DellaVecchia works with a team on a project funded by the George Lucas Educational Foundation. The Multiple Literacies in Project-Based Learning team designs project-based science curricula for grades 3-5 that will be available to all educators free of charge. These curricula are aligned with the Next Generation Science Standards, which set expectations for what students should know and be able to do.
Project-based science education starts with a question. Students explore aspects of that question over time, gaining knowledge and skills as they take different paths toward answering the complex question that ignited their imaginations in the beginning. This process of discovery calls on students to be engaged in their own learning as they use evidence to support their claims.
As one example, the Wayfinding unit that DellaVecchia co-developed for grade 5 sets the stage for students to explore science, engineering, literacy, environmental issues, culture, and history.

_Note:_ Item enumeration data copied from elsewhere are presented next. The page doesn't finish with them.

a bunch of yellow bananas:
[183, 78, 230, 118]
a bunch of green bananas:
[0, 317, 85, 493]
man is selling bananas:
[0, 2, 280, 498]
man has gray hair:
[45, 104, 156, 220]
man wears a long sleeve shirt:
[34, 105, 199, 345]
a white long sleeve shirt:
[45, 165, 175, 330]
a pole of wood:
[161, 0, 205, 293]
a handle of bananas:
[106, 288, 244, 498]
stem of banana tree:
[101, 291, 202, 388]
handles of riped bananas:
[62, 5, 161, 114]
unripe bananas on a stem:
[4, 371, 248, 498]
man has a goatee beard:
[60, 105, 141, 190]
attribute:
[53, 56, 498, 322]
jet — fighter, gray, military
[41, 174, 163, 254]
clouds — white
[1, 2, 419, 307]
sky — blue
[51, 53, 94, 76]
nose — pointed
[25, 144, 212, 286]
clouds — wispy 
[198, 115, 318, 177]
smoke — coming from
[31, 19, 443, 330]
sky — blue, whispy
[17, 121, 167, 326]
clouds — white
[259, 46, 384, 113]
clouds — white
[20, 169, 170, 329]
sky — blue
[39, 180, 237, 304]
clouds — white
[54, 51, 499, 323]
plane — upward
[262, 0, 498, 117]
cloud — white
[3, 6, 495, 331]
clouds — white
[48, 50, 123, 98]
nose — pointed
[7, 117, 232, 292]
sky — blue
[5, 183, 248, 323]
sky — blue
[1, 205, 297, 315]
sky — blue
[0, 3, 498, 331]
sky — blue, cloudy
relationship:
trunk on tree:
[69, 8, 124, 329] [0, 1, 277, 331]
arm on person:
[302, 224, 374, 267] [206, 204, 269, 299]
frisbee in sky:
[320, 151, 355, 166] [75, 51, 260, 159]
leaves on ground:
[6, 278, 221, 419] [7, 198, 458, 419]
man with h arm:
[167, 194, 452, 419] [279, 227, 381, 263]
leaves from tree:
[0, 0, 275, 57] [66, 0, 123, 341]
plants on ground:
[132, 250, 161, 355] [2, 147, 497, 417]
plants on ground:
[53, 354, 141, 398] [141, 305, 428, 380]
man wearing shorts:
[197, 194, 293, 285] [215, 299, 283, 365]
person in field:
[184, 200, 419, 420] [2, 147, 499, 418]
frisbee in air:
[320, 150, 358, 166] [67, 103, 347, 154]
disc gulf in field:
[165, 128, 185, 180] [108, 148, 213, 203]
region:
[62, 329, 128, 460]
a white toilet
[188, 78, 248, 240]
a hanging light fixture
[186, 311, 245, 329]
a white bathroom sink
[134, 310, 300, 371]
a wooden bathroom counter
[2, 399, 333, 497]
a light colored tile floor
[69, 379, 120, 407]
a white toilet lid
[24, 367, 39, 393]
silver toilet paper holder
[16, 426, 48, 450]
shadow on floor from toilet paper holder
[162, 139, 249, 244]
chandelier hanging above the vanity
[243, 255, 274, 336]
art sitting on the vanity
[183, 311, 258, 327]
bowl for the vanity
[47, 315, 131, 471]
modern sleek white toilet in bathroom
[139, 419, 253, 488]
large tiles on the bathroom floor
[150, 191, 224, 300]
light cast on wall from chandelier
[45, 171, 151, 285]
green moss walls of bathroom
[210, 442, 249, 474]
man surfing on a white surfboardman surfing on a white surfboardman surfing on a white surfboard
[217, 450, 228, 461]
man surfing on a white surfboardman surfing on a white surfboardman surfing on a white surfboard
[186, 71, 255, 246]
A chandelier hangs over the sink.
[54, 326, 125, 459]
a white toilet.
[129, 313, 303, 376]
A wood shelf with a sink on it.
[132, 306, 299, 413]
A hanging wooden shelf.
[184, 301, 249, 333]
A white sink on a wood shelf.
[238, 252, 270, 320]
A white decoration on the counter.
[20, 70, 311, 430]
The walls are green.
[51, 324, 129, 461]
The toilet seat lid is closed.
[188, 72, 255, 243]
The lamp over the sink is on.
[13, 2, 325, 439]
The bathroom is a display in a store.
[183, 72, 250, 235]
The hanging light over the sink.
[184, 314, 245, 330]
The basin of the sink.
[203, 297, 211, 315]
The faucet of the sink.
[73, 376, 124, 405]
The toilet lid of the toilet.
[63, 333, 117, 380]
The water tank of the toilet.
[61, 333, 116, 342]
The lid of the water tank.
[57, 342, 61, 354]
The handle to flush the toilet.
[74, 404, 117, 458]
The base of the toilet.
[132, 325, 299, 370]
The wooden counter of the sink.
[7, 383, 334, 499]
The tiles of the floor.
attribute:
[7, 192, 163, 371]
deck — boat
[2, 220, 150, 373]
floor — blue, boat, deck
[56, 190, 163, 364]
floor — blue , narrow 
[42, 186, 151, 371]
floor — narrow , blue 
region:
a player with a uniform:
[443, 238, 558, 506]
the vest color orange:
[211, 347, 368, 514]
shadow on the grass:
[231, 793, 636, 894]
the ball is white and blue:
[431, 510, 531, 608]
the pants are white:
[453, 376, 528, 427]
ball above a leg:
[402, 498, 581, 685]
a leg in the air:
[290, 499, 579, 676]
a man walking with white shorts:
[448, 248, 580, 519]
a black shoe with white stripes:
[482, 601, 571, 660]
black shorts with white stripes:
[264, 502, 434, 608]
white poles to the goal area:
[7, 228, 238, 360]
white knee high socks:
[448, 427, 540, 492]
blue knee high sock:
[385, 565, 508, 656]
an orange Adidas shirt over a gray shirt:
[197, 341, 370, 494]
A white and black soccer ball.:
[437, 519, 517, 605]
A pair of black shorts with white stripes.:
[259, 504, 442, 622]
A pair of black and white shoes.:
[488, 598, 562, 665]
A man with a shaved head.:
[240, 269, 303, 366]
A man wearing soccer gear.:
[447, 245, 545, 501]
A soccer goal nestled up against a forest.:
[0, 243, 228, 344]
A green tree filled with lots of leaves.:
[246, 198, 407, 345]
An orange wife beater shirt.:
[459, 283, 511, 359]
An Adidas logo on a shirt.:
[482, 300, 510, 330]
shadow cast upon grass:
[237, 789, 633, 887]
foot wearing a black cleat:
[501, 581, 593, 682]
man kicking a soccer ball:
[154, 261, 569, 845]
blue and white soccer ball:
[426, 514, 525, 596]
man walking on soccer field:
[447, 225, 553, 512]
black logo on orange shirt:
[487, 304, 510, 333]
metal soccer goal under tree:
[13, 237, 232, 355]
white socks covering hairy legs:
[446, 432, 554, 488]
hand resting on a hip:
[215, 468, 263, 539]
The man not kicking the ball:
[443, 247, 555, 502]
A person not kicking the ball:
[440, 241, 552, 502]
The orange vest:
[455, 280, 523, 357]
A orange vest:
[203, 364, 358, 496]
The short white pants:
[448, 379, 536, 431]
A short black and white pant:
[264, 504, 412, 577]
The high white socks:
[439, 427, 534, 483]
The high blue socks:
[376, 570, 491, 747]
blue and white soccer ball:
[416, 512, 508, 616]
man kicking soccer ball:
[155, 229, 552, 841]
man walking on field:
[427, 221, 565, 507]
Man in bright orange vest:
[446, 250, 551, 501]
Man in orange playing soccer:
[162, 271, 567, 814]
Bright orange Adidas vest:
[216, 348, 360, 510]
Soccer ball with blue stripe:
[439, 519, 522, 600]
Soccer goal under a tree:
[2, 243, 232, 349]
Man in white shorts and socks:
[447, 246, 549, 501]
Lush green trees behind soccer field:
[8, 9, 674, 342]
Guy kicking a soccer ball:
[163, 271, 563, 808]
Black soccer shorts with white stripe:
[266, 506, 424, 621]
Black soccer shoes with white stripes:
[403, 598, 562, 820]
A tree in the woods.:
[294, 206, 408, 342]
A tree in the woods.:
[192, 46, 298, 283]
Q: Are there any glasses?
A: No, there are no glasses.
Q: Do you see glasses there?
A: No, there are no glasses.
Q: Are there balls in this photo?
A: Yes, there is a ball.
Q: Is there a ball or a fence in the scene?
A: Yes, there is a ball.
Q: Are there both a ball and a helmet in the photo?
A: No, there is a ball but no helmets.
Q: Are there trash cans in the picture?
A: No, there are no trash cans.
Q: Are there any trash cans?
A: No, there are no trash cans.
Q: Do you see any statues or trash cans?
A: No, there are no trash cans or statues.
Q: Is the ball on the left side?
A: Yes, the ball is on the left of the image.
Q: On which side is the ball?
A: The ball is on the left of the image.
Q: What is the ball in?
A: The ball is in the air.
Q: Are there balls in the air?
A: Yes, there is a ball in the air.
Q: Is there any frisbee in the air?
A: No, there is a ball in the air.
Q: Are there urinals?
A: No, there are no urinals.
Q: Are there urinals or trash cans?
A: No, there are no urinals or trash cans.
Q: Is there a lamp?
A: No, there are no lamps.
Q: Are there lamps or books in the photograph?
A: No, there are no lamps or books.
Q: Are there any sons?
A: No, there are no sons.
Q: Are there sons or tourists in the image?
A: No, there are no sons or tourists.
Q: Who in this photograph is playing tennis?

His curriculum transports students across the Pacific Ocean to discover the long history of Polynesian voyagers as they learn about navigation and shipbuilding. Students study the causes and effects of climate change. They develop media to inform others of key environmental issues and share their projects with experts living and working in Hawaii.
The curriculum elevates the knowledge of indigenous people and connects students to real communities around the world. During the pilot of the unit, students built their own models of double-hulled voyaging canoes, inspired by the Polynesian Voyaging Society’s flagship vessel the Hōkūleʻa, and tested them at the University’s Naval Architecture and Marine Engineering Hydrodynamics Lab with the assistance of undergraduate volunteers.
During another part of the pilot, students spoke with staff and STEM educational consultants at Elemental Excelerator, a nonprofit in Hawaii that helps to develop sustainable startups. After students created and shared videos about pressing environmental concerns, their new friends in Hawaii provided feedback and constructive advice.
DellaVecchia says, “Kids who may be known as struggling learners can achieve amazing success when given opportunities to explore things that interest them, particularly when they are able to show their teachers what they learned through different media.”
DellaVecchia works with his advisor Annemarie Palincsar, fellow doctoral student Katy Easley, and a team of researchers at other institutions as they test and modify the Multiple Literacies curricula before all resources are made universally available to teachers. “It was a difficult decision for me to give up my own classroom and my own students to enter a doctoral program,” admits DellaVecchia. “But, between the support and resources of the Lucas Education Foundation, the collaboration with my advisor and my colleagues on the Multiple Literacies team, and the generosity of our partner teachers who pilot the lessons, I am able to dedicate my time to developing the kinds of motivating and meaningful materials that I hope will support, and inspire, a large number of teachers and their students.”